Question

Solve the following systems of equations:
$
  \dfrac{5}{{x - 1}} + \dfrac{1}{{y - 2}} = 2 \\
  \dfrac{6}{{x - 1}} - \dfrac{3}{{y - 2}} = 1 \\
$

Answer 1

Hint: In this question let $\dfrac{1}{{x - 1}} = a{\text{ and }}\dfrac{1}{{y - 2}} = b$ and simplify this to get two linear equations in variables of a and b, then solve to get the value of a and later substitute it back into one of the equation obtained between a and b to get the value of b. Then since x is earlier computed in terms of a and y is computed in terms of b only, so when a is known and b is known hence x and y can be taken out.

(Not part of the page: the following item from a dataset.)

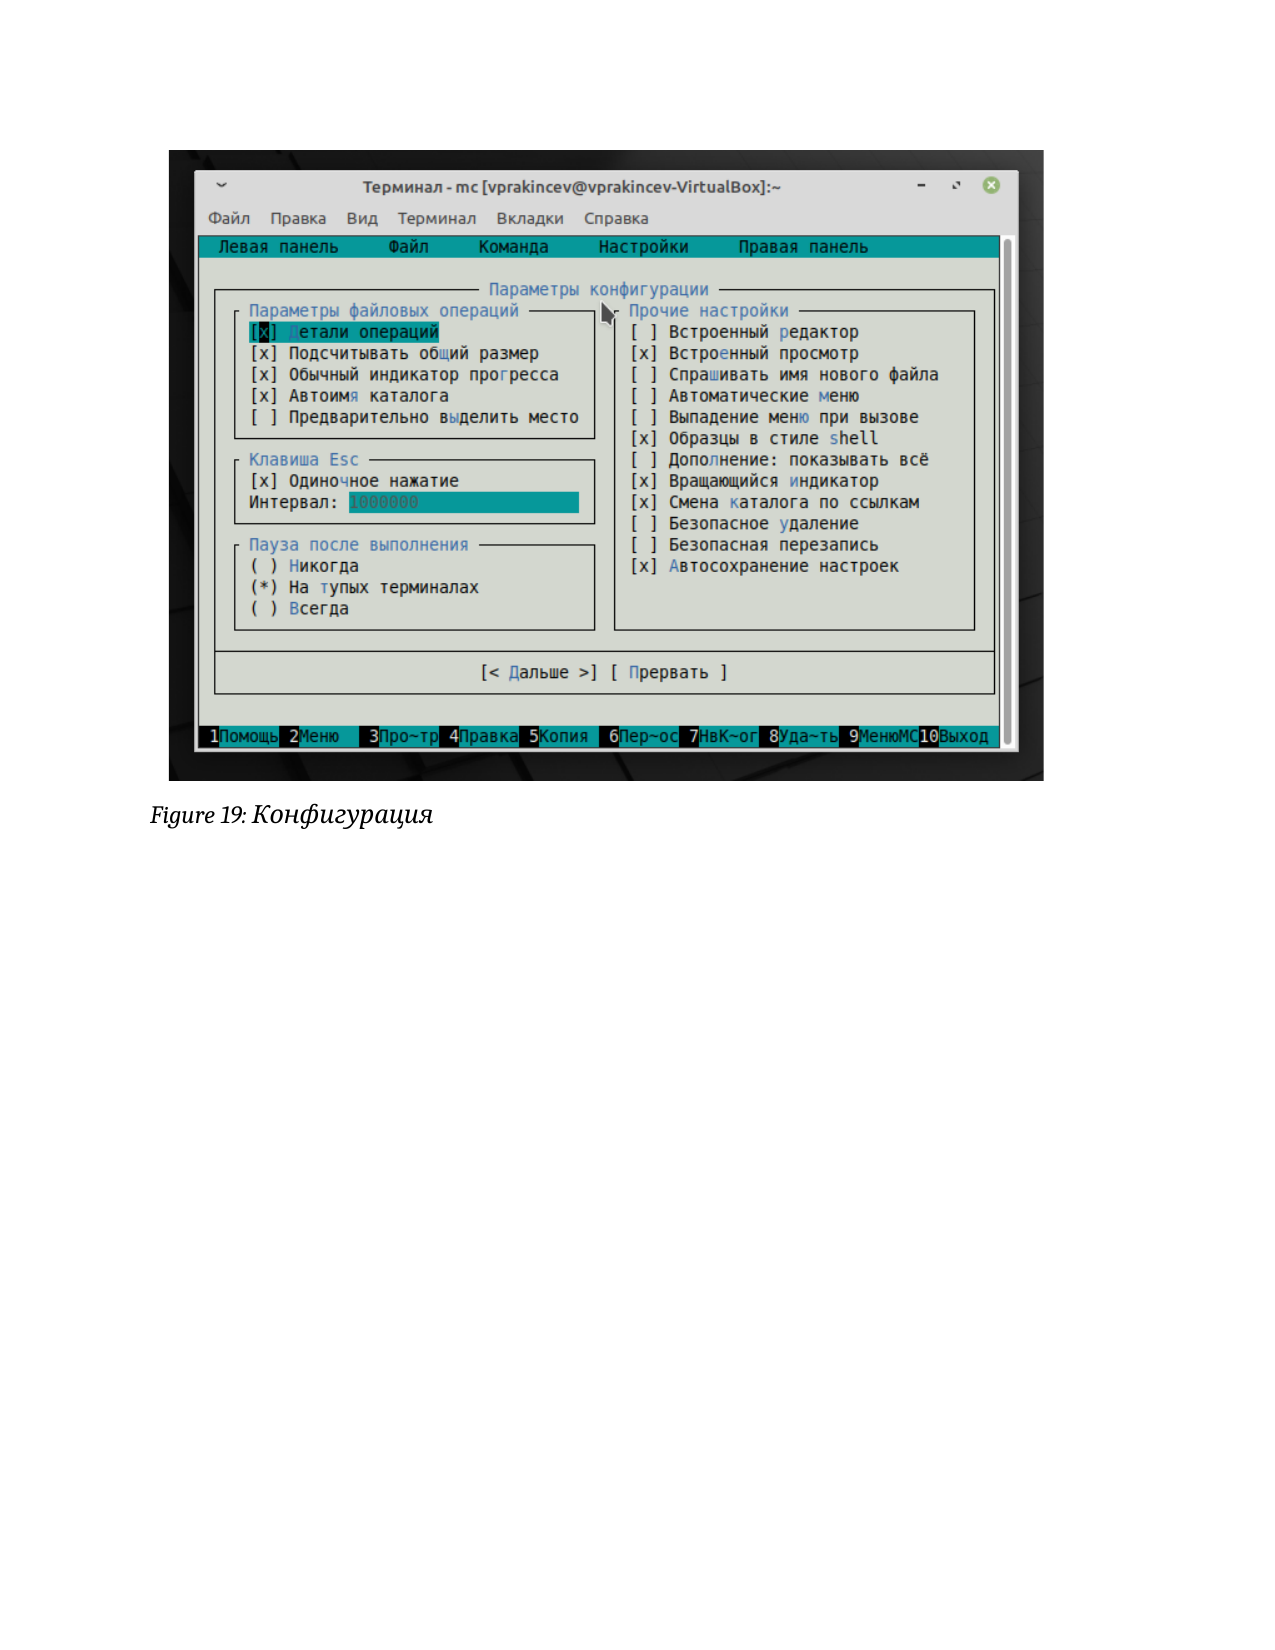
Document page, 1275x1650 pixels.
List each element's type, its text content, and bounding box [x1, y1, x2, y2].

Complete step-by-step answer:
 Let,
$\dfrac{1}{{x - 1}} = a$.................. (1)
And
$\dfrac{1}{{y - 2}} = b$..................... (2)
So the system of equation becomes
$ \Rightarrow 5a + b = 2$................... (3)
$ \Rightarrow 6a - 3b = 1$................... (4)
Now multiply by 3 in equation (3) and add in equation (4) we have,
$ \Rightarrow 3\left( {5a + b} \right) + \left( {6a - 3b} \right) = 3\left( 2 \right) + 1$
Now simplify the above equation we have,
$ \Rightarrow 15a + 3b + 6a - 3b = 6 + 1$
$ \Rightarrow 21a = 7$
$ \Rightarrow a = \dfrac{7}{{21}} = \dfrac{1}{3}$
Now substitute the value of (a) in equation (3) we have,
$ \Rightarrow 5\left( {\dfrac{1}{3}} \right) + b = 2$
$ \Rightarrow b = 2 - \dfrac{5}{3} = \dfrac{{6 - 5}}{3} = \dfrac{1}{3}$
Now substitute the value of (a) and (b) in equation (1) and (2) we have,
$ \Rightarrow \dfrac{1}{{x - 1}} = \dfrac{1}{3}{\text{ and }}\dfrac{1}{{y - 2}} = \dfrac{1}{3}$
$ \Rightarrow x - 1 = 3$
$ \Rightarrow x = 3 + 1 = 4$
And
$ \Rightarrow y - 2 = 3$
$ \Rightarrow y = 3 + 2 = 5$
So the solution of the given system of equations is
$ \Rightarrow \left( {x,y} \right) = \left( {4,5} \right)$
So this is the required answer.

Note – The trick point here was the substitution in the starting phase of the solution the reason behind it was if this would not have done we would be getting a two different equations in terms of some xy terms, which can’t be solved to get the values of x and y, that why the aim was to break the problem into smaller subdivision.